The Pontiac Firebird is pretty iconic on its own, and it’s pretty difficult to redesign an old muscle car and bring it out different from the current crop of Mustangs, Challengers, and Camaros.
It’s a Firebird so it must have the eagle on the hood.
However, Budget Direct avoided retro styling cues here – and avoided simply renaming a Camaro – and this one gets a super aggressive grille, angry eyes, a massive hood mount, and thick clubs. Of course, the power comes from a big old American V8.
Holden’s Torana is an undisputed and popular classic.
How about the Holden Torana for something closer to home? With the ’76 LX Torana as a baseline, Budget Direct went a little crazy to create a modern Torana with a leaner, more muscular shape that totally defied the temptation to go retro with it. And boy, it looks good, with big Knight Rider vibes.
Knight Rider when Kitt is based on a Torana.
The wheels are likely a little big, but the wraparound fenders and massive hood scoop give it a steadfast stance. It would probably look better as a two-door.
The Hudson Hornet has a great name, looks great, and starred in a Pixar movie. What more do you need?
One of the coolest best name cars from the 1950s was the Hudson Hornet. It had a unique step-down chassis design with a lower center of gravity, making it one of the handiest vehicles of its time.
Fortunately, this rendering retained the covered rear wheels from the original Hornet.
The “pontoon styling” of the original Hornet is still in the modern version, especially in the rear with the fantastic hidden rear wheels. It also has a windshield, ridiculously long hood, and chrome detailing all around.
The Pontiac Fiero could have been great. But it wasn’t.
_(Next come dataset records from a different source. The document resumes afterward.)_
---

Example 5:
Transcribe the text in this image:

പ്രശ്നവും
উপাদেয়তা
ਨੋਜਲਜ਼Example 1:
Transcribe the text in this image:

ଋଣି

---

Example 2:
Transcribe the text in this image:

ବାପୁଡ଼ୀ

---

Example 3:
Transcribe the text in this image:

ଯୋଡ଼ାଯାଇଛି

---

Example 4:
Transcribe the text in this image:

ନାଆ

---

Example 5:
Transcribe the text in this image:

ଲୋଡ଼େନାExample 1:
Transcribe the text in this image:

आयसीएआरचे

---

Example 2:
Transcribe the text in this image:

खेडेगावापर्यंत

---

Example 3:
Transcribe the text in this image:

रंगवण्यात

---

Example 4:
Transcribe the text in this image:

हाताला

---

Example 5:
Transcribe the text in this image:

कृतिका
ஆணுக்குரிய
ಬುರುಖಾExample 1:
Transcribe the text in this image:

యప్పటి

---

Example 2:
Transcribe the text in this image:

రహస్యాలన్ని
The Pontiac Fiero was almost a cult classic, if it weren’t for the exploding engines and poor performance. But it looks cool! GM also made almost a second generation, which ended up donating much of its design to the fourth generation Firebird.
The reborn Pontiac Fiero looks almost like a modernized Ferrari 288 GTO …
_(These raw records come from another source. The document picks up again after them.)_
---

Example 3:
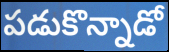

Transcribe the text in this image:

పడుకొన్నాడో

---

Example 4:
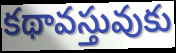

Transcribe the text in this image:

కథావస్తువుకు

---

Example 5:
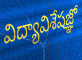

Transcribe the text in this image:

విద్యావిశేషజ్ఞో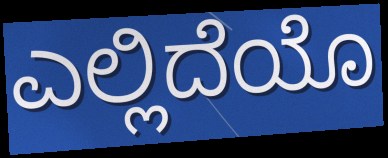
ಎಲ್ಲಿದೆಯೊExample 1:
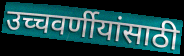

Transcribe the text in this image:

उच्चवर्णीयांसाठी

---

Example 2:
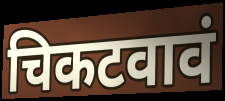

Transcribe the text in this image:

चिकटवावं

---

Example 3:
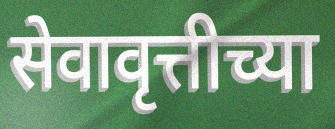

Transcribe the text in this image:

सेवावृत्तीच्या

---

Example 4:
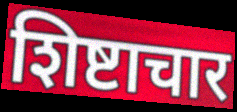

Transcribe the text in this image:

शिष्टाचार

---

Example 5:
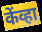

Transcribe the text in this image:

केंव्हा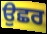
ਉਛਰ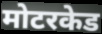
मोटरकेड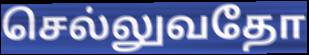
செல்லுவதோ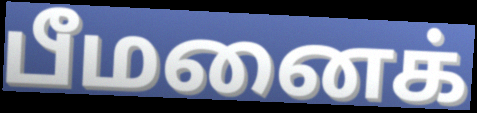
பீமனைக்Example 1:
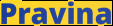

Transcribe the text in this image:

Pravina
Budget Direct has taken this form and made it leaner. It now has a lower silhouette with a wraparound windshield that gives it a strong Lancia Stratos vibe, a longer bonnet and a hatch-like rear glass. And instead of hidden headlights, it got a permanent eye area and a distinctive chin spoiler.
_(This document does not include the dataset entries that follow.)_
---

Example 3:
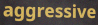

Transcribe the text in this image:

aggressive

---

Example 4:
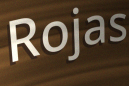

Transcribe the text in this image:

Rojas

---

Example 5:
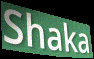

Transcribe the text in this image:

Shaka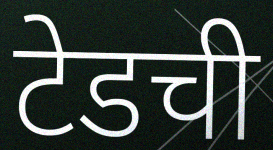
टेडची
Robin Reliant was the target of Mr. Bean’s anger and Jeremy Clarkson’s derision.
The Reliant Robin, an odd three-wheeled British car, is probably best known for its two iconic television appearances, first for being the target of Mr. Bean’s aggressive driving, and second for being repeatedly rollover on BBC’s Top Gear (though this one uses a welded differential to prevent rollover guarantee).
This strange space capsule is actually a three-wheeled Reliant Robin.
The new version looks a bit like a space capsule, but is extremely aerodynamic and (theoretically) less prone to rollover. We could imagine that it would also have to run on electricity.
No, the Daewoo Matiz is definitely not a classic. And should definitely not make a comeback …
I bet you didn’t see this coming, did you? The Daewoo Matiz is a cute little eco hook, but with a few tricks it turns into a pretty stylish city car. There’s a bigger windshield and a more aggressively sloping hood to give it a lower, sportier stance, along with a fun new grille.
Do you fancy a new inner-city speedster?
With angular body lines and a redesigned facade with elongated headlights and familiar details, the modern Matiz looks good enough to rival other super minis.